In considering what its proponents call same-sex “marriage”, therefore, the religious person has to ask: Is God a member of this supposed marriage? Is this something that God has joined together? Can the members grow in “humility, gentleness, patience” and above all, in modesty and chastity? Or is it not the case that some people are calling their desires rights? Are they not saying, in effect, What two men or two women have joined together, let no God or government put asunder?
Jesus in this morning’s Gospel does not use rights language, although given who his real Father was, he could legitimately claim to do so. Instead, this is the first time that Jesus is recorded to have spoken in the Gospels, and he speaks not of rights, but of duties, of obligations: “I must be in my Father’s house, I must be about my Father’s business”. Holy people do not speak about others respecting their rights; they speak about their own duties to others, if they are in any way followers of the boy Jesus as he is presented in today’s Gospel.
All through Christ’s life we get the impression that he sensed a divine necessity laid upon him; and there is as divine and as real a necessity shaping our own lives, because it lies upon and moulds our wills and desires, as long as we continue to address God as Our Father. In Jesus the “must” was not an external one. He “must be about his Father’s business” because his whole inclination and will were submitted to the Father’s authority – not to an autonomous ego.

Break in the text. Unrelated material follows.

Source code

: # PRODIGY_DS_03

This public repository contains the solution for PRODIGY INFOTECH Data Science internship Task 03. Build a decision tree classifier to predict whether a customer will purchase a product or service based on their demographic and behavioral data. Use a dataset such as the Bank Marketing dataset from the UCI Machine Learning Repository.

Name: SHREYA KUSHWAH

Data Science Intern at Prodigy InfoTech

And that is the one thing that will make any lifestyle holy, peaceful, and noble. “The love of Christ compels us”, says St Paul. There is a compulsion which oppresses people with its demands; but there is also a compelling force, grace, which wells up within a person as a fountain of life, and does not so much drive as gently incline the will, so that there is a greater freedom to be a loving and obedient child of God Our Father.
But the Gospel does not end with Jesus’ reply. It continues: “He went down with them and came to Nazareth, and was obedient to them”. Evidently being obedient to Mary and Joseph was just as much doing the Father’s will as when he was “sitting in the midst of the teachers and asking them questions”. And he didn’t have to leave his Father’s house in order to be obedient to Mary and Joseph. He could have prayed with the psalmist, “One thing I ask of the Lord, this I seek: to dwell in the house of the Lord all the days of my life”.
We ourselves become a house for the Lord when we receive him in the Holy Eucharist. We reaffirm that we are children of God every time we say the Our Father. And we share in the holiness of the Holy Family when we pray, “Thy will be done”, which Jesus learned from the lips of Mary. When we leave this church, let us say what Jesus said, “I must be about my Father’s business”.